- _Task requirements_
Retype every one of the following rows line for line, without changing a single character.

- _Input data_

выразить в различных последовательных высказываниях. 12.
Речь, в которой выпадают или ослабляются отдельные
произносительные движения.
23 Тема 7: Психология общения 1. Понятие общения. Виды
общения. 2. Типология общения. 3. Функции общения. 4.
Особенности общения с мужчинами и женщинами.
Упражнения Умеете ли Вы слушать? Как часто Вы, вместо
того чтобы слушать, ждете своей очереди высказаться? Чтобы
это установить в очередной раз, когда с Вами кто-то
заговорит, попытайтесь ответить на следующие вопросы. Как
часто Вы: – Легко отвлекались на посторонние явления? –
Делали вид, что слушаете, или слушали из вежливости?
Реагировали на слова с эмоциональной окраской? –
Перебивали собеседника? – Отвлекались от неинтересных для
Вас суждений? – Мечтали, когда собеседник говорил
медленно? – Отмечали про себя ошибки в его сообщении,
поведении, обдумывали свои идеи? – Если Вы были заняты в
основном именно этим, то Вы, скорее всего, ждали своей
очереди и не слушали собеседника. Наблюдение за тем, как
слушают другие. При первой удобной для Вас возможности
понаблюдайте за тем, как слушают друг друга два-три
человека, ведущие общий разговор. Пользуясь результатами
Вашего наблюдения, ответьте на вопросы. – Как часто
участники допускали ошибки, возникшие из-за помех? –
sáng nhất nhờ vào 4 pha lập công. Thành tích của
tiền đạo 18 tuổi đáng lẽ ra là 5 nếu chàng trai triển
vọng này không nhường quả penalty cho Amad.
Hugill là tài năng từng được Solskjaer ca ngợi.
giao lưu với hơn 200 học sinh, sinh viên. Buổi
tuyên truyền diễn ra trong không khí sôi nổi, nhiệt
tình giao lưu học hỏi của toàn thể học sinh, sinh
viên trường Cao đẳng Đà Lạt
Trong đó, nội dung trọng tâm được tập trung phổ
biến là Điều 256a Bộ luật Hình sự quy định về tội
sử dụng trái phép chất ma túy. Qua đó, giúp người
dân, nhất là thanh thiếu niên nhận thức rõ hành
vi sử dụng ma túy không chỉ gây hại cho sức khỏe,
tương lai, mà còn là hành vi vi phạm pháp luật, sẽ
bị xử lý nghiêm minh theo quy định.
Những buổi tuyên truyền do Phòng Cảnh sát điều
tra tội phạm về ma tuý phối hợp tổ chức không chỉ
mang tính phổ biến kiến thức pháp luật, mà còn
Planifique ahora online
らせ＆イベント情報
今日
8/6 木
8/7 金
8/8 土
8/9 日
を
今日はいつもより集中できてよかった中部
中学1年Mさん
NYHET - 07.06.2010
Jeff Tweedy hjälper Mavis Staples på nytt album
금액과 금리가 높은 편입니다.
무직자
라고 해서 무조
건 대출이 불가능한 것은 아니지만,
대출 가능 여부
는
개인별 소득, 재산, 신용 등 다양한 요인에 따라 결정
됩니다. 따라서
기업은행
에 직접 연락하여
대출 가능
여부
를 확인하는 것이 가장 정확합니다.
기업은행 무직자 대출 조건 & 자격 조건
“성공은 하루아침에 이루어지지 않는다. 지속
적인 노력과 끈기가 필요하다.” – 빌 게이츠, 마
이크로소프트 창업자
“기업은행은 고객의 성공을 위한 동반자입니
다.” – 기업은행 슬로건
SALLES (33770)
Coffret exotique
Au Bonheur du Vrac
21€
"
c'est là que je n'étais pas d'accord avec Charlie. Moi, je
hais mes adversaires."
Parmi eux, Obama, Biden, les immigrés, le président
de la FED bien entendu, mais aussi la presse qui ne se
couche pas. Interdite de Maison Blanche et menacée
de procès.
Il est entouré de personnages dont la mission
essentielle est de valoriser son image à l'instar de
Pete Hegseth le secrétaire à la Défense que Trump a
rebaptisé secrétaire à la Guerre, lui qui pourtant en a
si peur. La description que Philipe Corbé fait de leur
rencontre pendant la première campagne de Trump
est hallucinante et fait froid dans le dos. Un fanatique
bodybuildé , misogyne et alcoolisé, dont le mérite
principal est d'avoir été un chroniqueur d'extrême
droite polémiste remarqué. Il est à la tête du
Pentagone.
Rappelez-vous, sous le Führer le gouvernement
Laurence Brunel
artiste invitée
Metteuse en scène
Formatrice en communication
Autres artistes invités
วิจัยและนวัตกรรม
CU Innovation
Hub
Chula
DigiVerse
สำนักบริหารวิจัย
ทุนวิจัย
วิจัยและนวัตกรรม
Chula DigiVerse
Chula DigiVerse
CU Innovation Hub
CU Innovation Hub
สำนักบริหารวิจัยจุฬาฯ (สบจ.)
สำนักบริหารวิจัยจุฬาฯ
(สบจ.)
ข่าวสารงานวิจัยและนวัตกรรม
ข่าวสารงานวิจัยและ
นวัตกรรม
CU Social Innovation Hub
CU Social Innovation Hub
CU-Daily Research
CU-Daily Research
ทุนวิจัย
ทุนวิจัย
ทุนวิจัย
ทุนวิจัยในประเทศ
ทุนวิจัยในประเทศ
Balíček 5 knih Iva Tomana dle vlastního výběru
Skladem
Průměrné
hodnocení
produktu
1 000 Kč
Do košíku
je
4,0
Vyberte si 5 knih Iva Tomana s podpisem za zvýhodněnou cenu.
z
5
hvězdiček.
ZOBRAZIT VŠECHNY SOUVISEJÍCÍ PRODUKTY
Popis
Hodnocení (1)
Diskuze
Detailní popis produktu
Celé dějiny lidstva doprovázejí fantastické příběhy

- _Answer box_
выразить в различных последовательных высказываниях. 12.
Речь, в которой выпадают или ослабляются отдельные
произносительные движения.
23 Тема 7: Психология общения 1. Понятие общения. Виды
общения. 2. Типология общения. 3. Функции общения. 4.
Особенности общения с мужчинами и женщинами.
Упражнения Умеете ли Вы слушать? Как часто Вы, вместо
того чтобы слушать, ждете своей очереди высказаться? Чтобы
это установить в очередной раз, когда с Вами кто-то
заговорит, попытайтесь ответить на следующие вопросы. Как
часто Вы: – Легко отвлекались на посторонние явления? –
Делали вид, что слушаете, или слушали из вежливости?
Реагировали на слова с эмоциональной окраской? –
Перебивали собеседника? – Отвлекались от неинтересных для
Вас суждений? – Мечтали, когда собеседник говорил
медленно? – Отмечали про себя ошибки в его сообщении,
поведении, обдумывали свои идеи? – Если Вы были заняты в
основном именно этим, то Вы, скорее всего, ждали своей
очереди и не слушали собеседника. Наблюдение за тем, как
слушают другие. При первой удобной для Вас возможности
понаблюдайте за тем, как слушают друг друга два-три
человека, ведущие общий разговор. Пользуясь результатами
Вашего наблюдения, ответьте на вопросы. – Как часто
участники допускали ошибки, возникшие из-за помех? –
sáng nhất nhờ vào 4 pha lập công. Thành tích của
tiền đạo 18 tuổi đáng lẽ ra là 5 nếu chàng trai triển
vọng này không nhường quả penalty cho Amad.
Hugill là tài năng từng được Solskjaer ca ngợi.
giao lưu với hơn 200 học sinh, sinh viên. Buổi
tuyên truyền diễn ra trong không khí sôi nổi, nhiệt
tình giao lưu học hỏi của toàn thể học sinh, sinh
viên trường Cao đẳng Đà Lạt
Trong đó, nội dung trọng tâm được tập trung phổ
biến là Điều 256a Bộ luật Hình sự quy định về tội
sử dụng trái phép chất ma túy. Qua đó, giúp người
dân, nhất là thanh thiếu niên nhận thức rõ hành
vi sử dụng ma túy không chỉ gây hại cho sức khỏe,
tương lai, mà còn là hành vi vi phạm pháp luật, sẽ
bị xử lý nghiêm minh theo quy định.
Những buổi tuyên truyền do Phòng Cảnh sát điều
tra tội phạm về ma tuý phối hợp tổ chức không chỉ
mang tính phổ biến kiến thức pháp luật, mà còn
Planifique ahora online
らせ＆イベント情報
今日
8/6 木
8/7 金
8/8 土
8/9 日
を
今日はいつもより集中できてよかった中部
中学1年Mさん
NYHET - 07.06.2010
Jeff Tweedy hjälper Mavis Staples på nytt album
금액과 금리가 높은 편입니다.
무직자
라고 해서 무조
건 대출이 불가능한 것은 아니지만,
대출 가능 여부
는
개인별 소득, 재산, 신용 등 다양한 요인에 따라 결정
됩니다. 따라서
기업은행
에 직접 연락하여
대출 가능
여부
를 확인하는 것이 가장 정확합니다.
기업은행 무직자 대출 조건 & 자격 조건
“성공은 하루아침에 이루어지지 않는다. 지속
적인 노력과 끈기가 필요하다.” – 빌 게이츠, 마
이크로소프트 창업자
“기업은행은 고객의 성공을 위한 동반자입니
다.” – 기업은행 슬로건
SALLES (33770)
Coffret exotique
Au Bonheur du Vrac
21€
"
c'est là que je n'étais pas d'accord avec Charlie. Moi, je
hais mes adversaires."
Parmi eux, Obama, Biden, les immigrés, le président
de la FED bien entendu, mais aussi la presse qui ne se
couche pas. Interdite de Maison Blanche et menacée
de procès.
Il est entouré de personnages dont la mission
essentielle est de valoriser son image à l'instar de
Pete Hegseth le secrétaire à la Défense que Trump a
rebaptisé secrétaire à la Guerre, lui qui pourtant en a
si peur. La description que Philipe Corbé fait de leur
rencontre pendant la première campagne de Trump
est hallucinante et fait froid dans le dos. Un fanatique
bodybuildé , misogyne et alcoolisé, dont le mérite
principal est d'avoir été un chroniqueur d'extrême
droite polémiste remarqué. Il est à la tête du
Pentagone.
Rappelez-vous, sous le Führer le gouvernement
Laurence Brunel
artiste invitée
Metteuse en scène
Formatrice en communication
Autres artistes invités
วิจัยและนวัตกรรม
CU Innovation
Hub
Chula
DigiVerse
สำนักบริหารวิจัย
ทุนวิจัย
วิจัยและนวัตกรรม
Chula DigiVerse
Chula DigiVerse
CU Innovation Hub
CU Innovation Hub
สำนักบริหารวิจัยจุฬาฯ (สบจ.)
สำนักบริหารวิจัยจุฬาฯ
(สบจ.)
ข่าวสารงานวิจัยและนวัตกรรม
ข่าวสารงานวิจัยและ
นวัตกรรม
CU Social Innovation Hub
CU Social Innovation Hub
CU-Daily Research
CU-Daily Research
ทุนวิจัย
ทุนวิจัย
ทุนวิจัย
ทุนวิจัยในประเทศ
ทุนวิจัยในประเทศ
Balíček 5 knih Iva Tomana dle vlastního výběru
Skladem
Průměrné
hodnocení
produktu
1 000 Kč
Do košíku
je
4,0
Vyberte si 5 knih Iva Tomana s podpisem za zvýhodněnou cenu.
z
5
hvězdiček.
ZOBRAZIT VŠECHNY SOUVISEJÍCÍ PRODUKTY
Popis
Hodnocení (1)
Diskuze
Detailní popis produktu
Celé dějiny lidstva doprovázejí fantastické příběhy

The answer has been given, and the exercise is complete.